• DATA TO PROCESS:
++++++++++

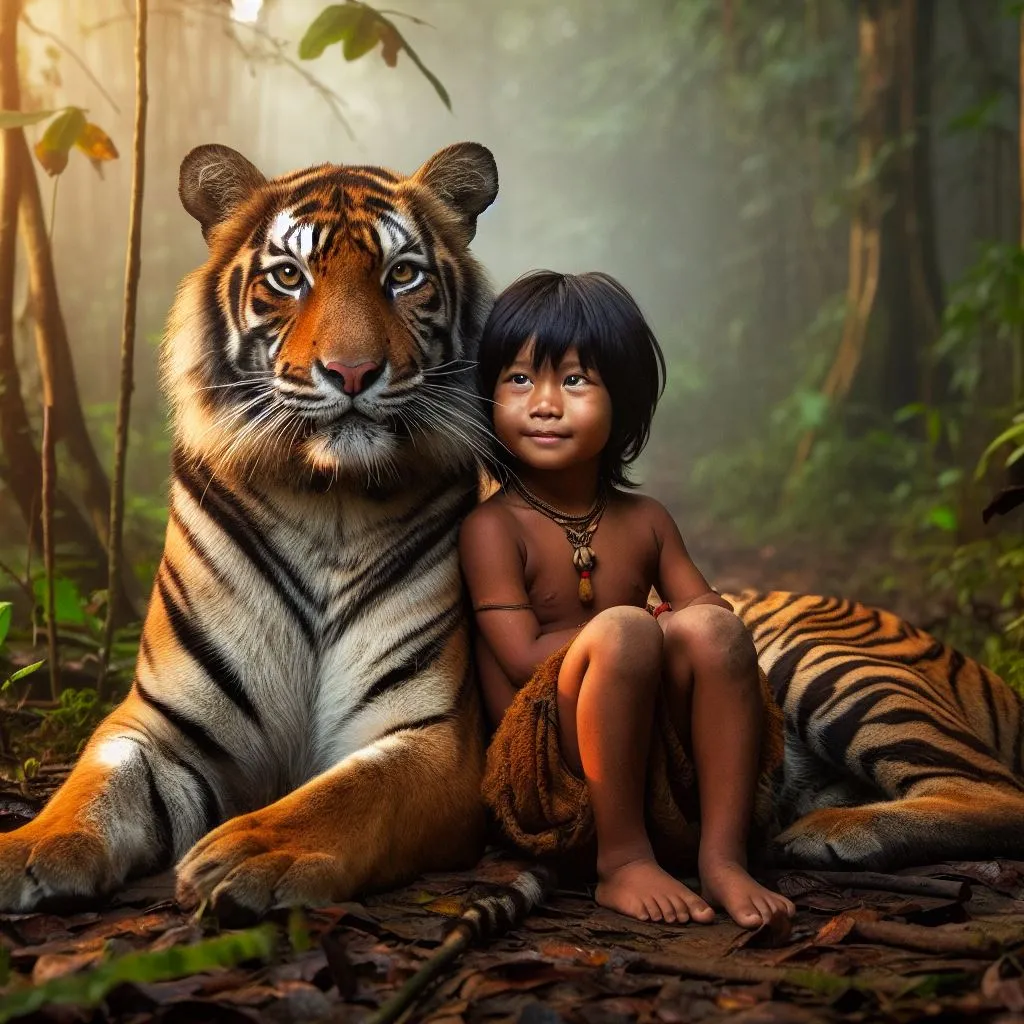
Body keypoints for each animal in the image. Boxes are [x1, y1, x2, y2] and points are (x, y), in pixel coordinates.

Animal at [0, 140, 499, 917]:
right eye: (289, 276)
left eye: (403, 274)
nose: (352, 371)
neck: (331, 502)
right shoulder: (163, 721)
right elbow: (98, 778)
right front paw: (29, 845)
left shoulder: (432, 733)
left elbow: (355, 792)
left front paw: (248, 853)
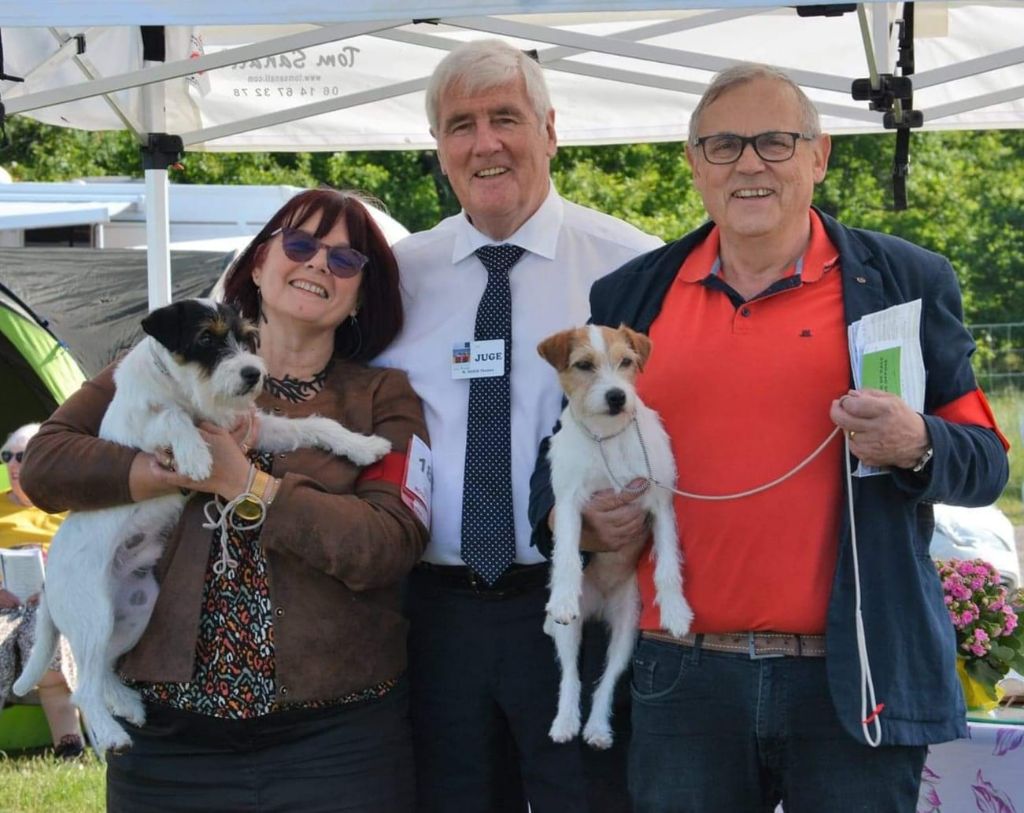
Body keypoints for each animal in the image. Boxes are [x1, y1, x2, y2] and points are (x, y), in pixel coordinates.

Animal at [16, 296, 391, 749]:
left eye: (247, 338)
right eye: (206, 339)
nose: (252, 373)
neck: (185, 389)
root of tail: (46, 586)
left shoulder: (253, 428)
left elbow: (315, 424)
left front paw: (363, 445)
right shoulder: (146, 430)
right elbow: (172, 418)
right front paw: (195, 456)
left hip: (132, 613)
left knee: (102, 672)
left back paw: (128, 705)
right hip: (92, 615)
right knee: (83, 689)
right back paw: (112, 735)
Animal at [540, 321, 692, 749]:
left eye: (626, 362)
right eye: (583, 365)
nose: (616, 396)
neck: (607, 438)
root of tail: (598, 606)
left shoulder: (659, 502)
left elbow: (668, 565)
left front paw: (676, 612)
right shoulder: (570, 505)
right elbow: (567, 556)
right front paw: (562, 594)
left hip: (627, 627)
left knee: (606, 681)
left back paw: (596, 728)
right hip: (569, 632)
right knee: (571, 675)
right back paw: (566, 722)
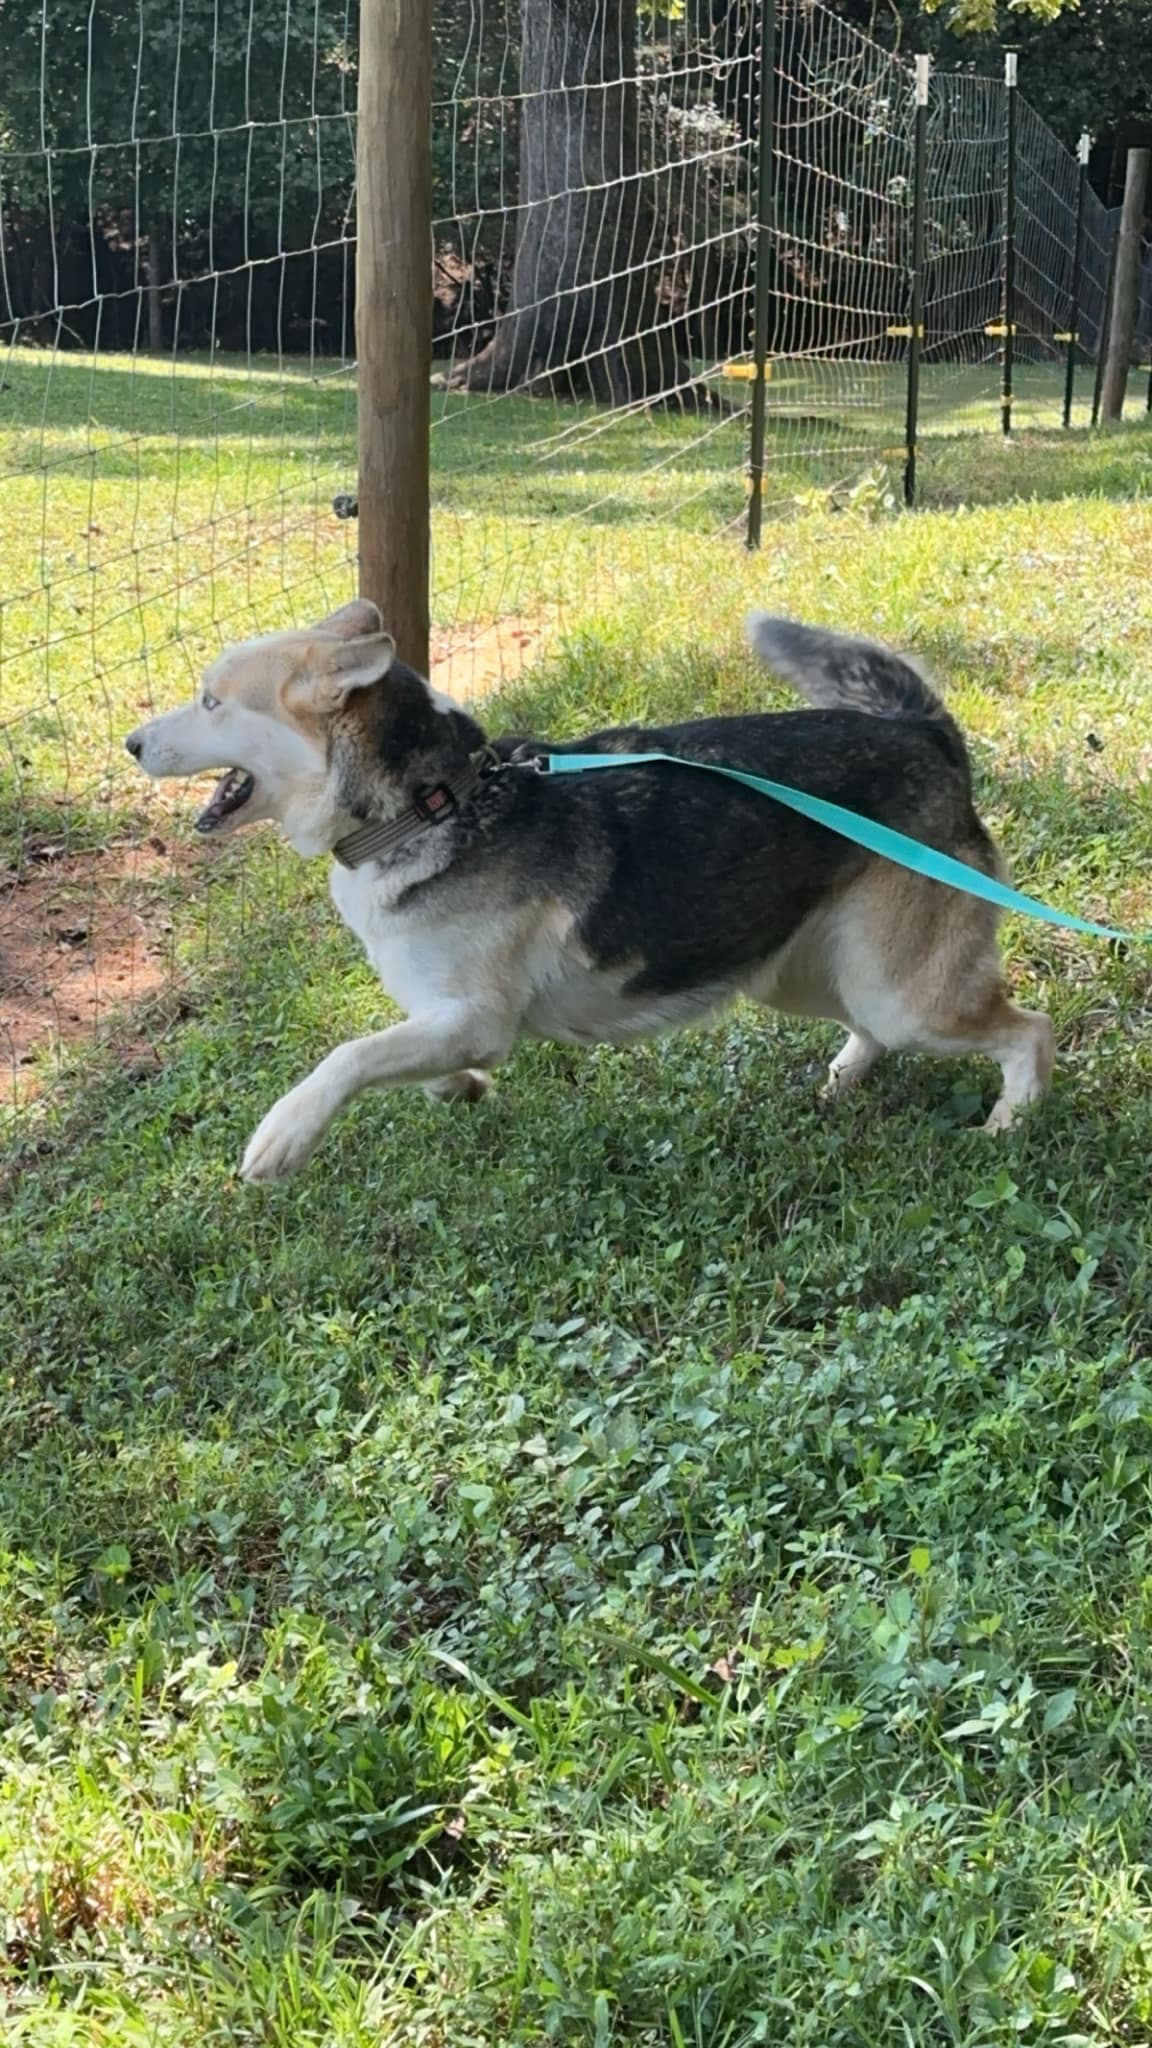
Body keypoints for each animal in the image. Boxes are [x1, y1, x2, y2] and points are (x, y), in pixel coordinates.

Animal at [125, 602, 1049, 1187]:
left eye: (211, 700)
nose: (132, 742)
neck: (437, 802)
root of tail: (923, 731)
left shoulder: (475, 1020)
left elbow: (346, 1055)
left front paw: (285, 1135)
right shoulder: (442, 1018)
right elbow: (403, 1064)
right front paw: (457, 1092)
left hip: (903, 992)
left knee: (1028, 1033)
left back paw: (1011, 1127)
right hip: (805, 973)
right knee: (873, 1030)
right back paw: (844, 1080)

++++++++++

• HOW TO COMPLETE THIS TASK: Return every entry above word for word, and include no images.

• EXERCISE SOLUTION:
Body keypoints for each animal in the image. Boxes are [x1, y1, x2, y2] and points are (x, y), in pixel coordinates.

Animal at [0, 140, 499, 917]:
right eye: (289, 276)
left eye: (403, 274)
nose: (352, 371)
neck: (331, 502)
right shoulder: (163, 721)
right elbow: (98, 778)
right front paw: (29, 845)
left shoulder: (432, 733)
left elbow: (355, 792)
left front paw: (248, 853)
Body keypoints for each animal in the image. Boxes are [x1, y1, x2, y2] and points are (x, y), in pixel coordinates.

Animal at [16, 296, 391, 749]:
left eye: (247, 338)
right eye: (206, 339)
nose: (252, 373)
neck: (185, 389)
root of tail: (46, 586)
left shoulder: (253, 428)
left elbow: (315, 424)
left front paw: (363, 445)
right shoulder: (146, 430)
right elbow: (172, 418)
right front paw: (195, 456)
left hip: (132, 613)
left knee: (102, 672)
left back paw: (128, 705)
right hip: (92, 615)
right knee: (83, 689)
right back paw: (112, 735)
Animal at [540, 321, 692, 749]:
left eye: (626, 362)
right eye: (583, 365)
nose: (616, 396)
neck: (607, 438)
root of tail: (598, 606)
left shoulder: (659, 502)
left elbow: (668, 565)
left front paw: (676, 612)
right shoulder: (570, 505)
right elbow: (567, 556)
right front paw: (562, 594)
left hip: (627, 627)
left knee: (606, 681)
left back paw: (596, 728)
right hip: (569, 632)
right knee: (571, 675)
right back paw: (566, 722)
Body keypoints for each animal in the image. Boxes are [x1, y1, x2, y2] and points are (x, y), in pixel coordinates.

Animal at [125, 602, 1049, 1187]:
left eye: (211, 700)
nose: (132, 742)
neck: (437, 802)
root of tail: (923, 731)
left shoulder: (475, 1020)
left elbow: (346, 1055)
left front paw: (285, 1135)
right shoulder: (442, 1018)
right elbow: (403, 1064)
right front paw: (457, 1092)
left hip: (903, 992)
left knee: (1028, 1033)
left back paw: (1011, 1127)
right hip: (805, 973)
right knee: (873, 1030)
right back paw: (844, 1080)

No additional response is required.